He became a leading authority on antique clocks and his opinion and advice was sought by collectors and professionals alike. In 1940, in the early stages of the Second World War, the Air Ministry put him in charge of the Perivale Clock Company in Perivale, London.
The British clock making industry was at a low ebb, the French clock and watch making business had been almost bombed out of existence and the need for timing mechanisms was urgent. Amongst other items, fuses for anti-aircraft guns and bombs were in high demand and were manufactured at Perivale.
The Goldsmiths and Silversmiths Company were commissioned by the Ministry of Defence to undertake war work and repairs were carried out on their premises. At one time there were 150 watchmakers at the company carrying out this work and were found by Donald with the help of contacts at the Omega Watch Company who knew where the best trained staff could be found because they insisted on high standards for their appointed retail outlets. They were commandeered for war work.

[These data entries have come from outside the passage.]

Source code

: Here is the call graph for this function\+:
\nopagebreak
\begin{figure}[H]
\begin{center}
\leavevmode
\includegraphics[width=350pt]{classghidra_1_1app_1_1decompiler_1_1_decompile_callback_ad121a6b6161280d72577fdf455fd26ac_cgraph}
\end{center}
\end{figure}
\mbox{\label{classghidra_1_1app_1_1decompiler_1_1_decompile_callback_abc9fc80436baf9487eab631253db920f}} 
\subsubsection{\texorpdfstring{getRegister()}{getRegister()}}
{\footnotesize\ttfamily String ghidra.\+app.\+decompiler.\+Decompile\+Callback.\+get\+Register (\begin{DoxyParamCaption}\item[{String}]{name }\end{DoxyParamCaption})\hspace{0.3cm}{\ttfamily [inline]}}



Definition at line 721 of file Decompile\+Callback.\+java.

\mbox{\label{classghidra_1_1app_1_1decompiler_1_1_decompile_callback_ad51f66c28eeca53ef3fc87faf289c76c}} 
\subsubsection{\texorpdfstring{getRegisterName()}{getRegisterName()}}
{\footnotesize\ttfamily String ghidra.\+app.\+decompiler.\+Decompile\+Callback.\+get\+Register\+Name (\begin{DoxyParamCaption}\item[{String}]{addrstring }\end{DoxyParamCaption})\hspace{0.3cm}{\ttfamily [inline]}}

During the war he flew with the RAF to neutral Switzerland to commission and purchase time pieces for the forces. On one occasion, when being entertained by one of the suppliers, his host leaned forward across the dining table and in a low voice said “if you look across to the right hand corner of the room you will see two gentlemen – the one on the left is your German counterpart”. He found it odd that next day he would be home in Pinner, Middlesex being bombed by German aircraft.
Whilst the war was on he was appointed a Liveryman of the Worshipful Company of Clockmakers and at the end of hostilities he was elected to the Council of the British Horological Institute – he was elevated to Chairman in 1956.
To give a flavour of the times post-war the following is an extract from the memoirs of George Staples who was an apprentice watchmaker at The Goldsmiths and Silversmiths Company in 1948. They were posted on the internet in 2007 but the site could not be found in 2015.
‘On my 18th birthday I received a ‘buff coloured envelope’ it was my call up papers to go into the army, I took them into Mr de Carle who said to me, you cannot go into the army now as you are more valuable here serving your apprenticeship and eventually we want to put you on government work repairing watches for the armed forces.
Mr de Carle wrote to one of the high ranking ministers a Sir Walter Monkton, K.C.M.G., K.C.V.O., M.C., KC., to obtain my exemption papers up till I was 21. These arrived and I was exempted for a while.’